Few citizens can afford to become lawyers or politicians or businessmen, which are frequently stepping stones to becoming judges. Many states do not even allow judges to be elected. And, of course, appellate justices are appointed by governors and presidents. To understand the court system one must understand the political system because judges uphold politicians' law. The state must be seen as an instrument of rule for the owners of industry whose basic purpose is continued profit making and control of the masses. Control is key. If too many of us get upset with our lot we may rebel, and if we rebel we may threaten the power and wealth of the few. Therefore, they must be constantly vigilant. The legal system is an important deterrent to rebellion.
Justice cannot be rendered under the current social structure where cultural mores are based on the economy of exploitation, the politic of elite power and, the sociology of racism. What is needed, then, is a complete transformation of society, a reordering of values. While there is a lower class I am in it, while there is a criminal element I am of it, and while there is a soul in prison I am not free. — Eugene V. Debs
INSTEAD of the legal system which now operates specifically for the interests of the few, what we need is a legal system which works to bring real dynamic justice for the whole population. We need peoples' courts in a peoples' land. Most current legal conflicts are due to the commercial system of capitalism. Once we do away with such an anarchistic system we will have fewer crimes to be concerned with and can then spend more time and resources in discovering true solutions. For example, there would be no arbitration over workmen's compensation since, under a humane system everyone injured would automatically be entitled to all benefits necessary to adequately live. Under the new system of law we would be seeking truth and not serving the ego winning concept of today.
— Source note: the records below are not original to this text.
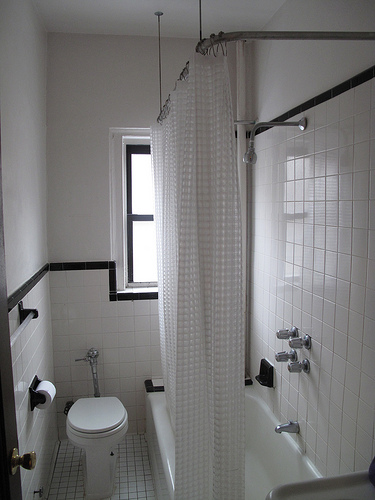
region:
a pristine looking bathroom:
[0, 1, 373, 499]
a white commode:
[66, 391, 128, 499]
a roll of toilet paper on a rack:
[34, 379, 55, 413]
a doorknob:
[11, 447, 37, 475]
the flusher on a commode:
[75, 355, 87, 363]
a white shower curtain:
[150, 58, 248, 498]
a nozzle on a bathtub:
[273, 413, 301, 441]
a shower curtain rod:
[221, 30, 374, 42]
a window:
[125, 146, 155, 288]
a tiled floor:
[123, 452, 152, 495]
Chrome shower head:
[240, 116, 315, 165]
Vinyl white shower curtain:
[140, 47, 266, 498]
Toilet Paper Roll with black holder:
[24, 370, 54, 411]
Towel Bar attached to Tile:
[3, 303, 45, 344]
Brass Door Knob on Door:
[6, 439, 43, 474]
Many current "crimes" will become medical problems or accepted acts. Alcohol, drug and sex problems will be treated as medical concerns. Most sex and drug "problems" are simply social differences and, under a rational culture will be accepted as simply value choices. This would be the case with drug users who do not inflict real harm, such as marijuana users. Homosexuality should be the choice of any consenting person. In a free society, we won't feel the need to stop non-conformers.
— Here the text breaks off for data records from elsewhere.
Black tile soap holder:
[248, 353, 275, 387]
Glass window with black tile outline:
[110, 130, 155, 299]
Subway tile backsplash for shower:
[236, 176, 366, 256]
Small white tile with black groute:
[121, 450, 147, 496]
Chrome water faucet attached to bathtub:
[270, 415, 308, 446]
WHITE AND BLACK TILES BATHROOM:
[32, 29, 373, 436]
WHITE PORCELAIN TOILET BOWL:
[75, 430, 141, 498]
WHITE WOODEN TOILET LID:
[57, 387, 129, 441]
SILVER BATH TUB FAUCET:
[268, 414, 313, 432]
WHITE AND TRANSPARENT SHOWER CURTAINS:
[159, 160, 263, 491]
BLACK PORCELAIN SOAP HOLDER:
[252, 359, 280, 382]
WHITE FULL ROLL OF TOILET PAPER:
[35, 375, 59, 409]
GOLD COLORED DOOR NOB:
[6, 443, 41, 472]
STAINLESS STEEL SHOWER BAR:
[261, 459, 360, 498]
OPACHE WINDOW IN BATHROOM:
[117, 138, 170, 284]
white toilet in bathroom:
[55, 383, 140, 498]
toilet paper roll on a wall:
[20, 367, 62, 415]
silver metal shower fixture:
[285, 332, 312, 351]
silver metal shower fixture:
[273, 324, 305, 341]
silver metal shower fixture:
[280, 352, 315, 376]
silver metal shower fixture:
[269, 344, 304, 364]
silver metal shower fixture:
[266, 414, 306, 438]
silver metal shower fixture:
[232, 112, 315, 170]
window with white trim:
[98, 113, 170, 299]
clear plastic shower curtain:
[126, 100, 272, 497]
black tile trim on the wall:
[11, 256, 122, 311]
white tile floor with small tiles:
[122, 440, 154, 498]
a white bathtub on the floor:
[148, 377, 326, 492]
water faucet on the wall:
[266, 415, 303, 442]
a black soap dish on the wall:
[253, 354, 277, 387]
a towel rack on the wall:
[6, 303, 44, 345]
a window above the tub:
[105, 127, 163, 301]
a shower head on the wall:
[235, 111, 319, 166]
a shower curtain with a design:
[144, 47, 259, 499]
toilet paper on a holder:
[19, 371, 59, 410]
All anti-labor and political laws will disappear (Walter-McCarran, Taft-Hartley, Alien Registration Act, Organized Crime Control Act, concentration camp laws, "riot" laws which only prohibit political acts, Rap Brown crossing-the-state-lines law, conspiracy laws, etc.). Many of the current laws do not prohibit deeds but thoughts. It becomes illegal to teach, or in any way advocate the overthrow of the government or to advocate violence to do so. But, even more so, as in the case of Angela Davis, it is apparently illegal to teach if it is suspected that you will teach those things.
What constitutes violence is open to interpretation. If the state, or some representative thereof, attempts to kill someone, does that person have the right to protect himself? No, not under present laws. If the person organizes people to oppose the government or some law or some war, can that be construed as violence? Yes, today it can.
Eugene V. Debs' comment after a court conviction is appropriate here: "Great issues are not decided in the courts, but by the people. The court of final resort is the people and that court will be heard in due time."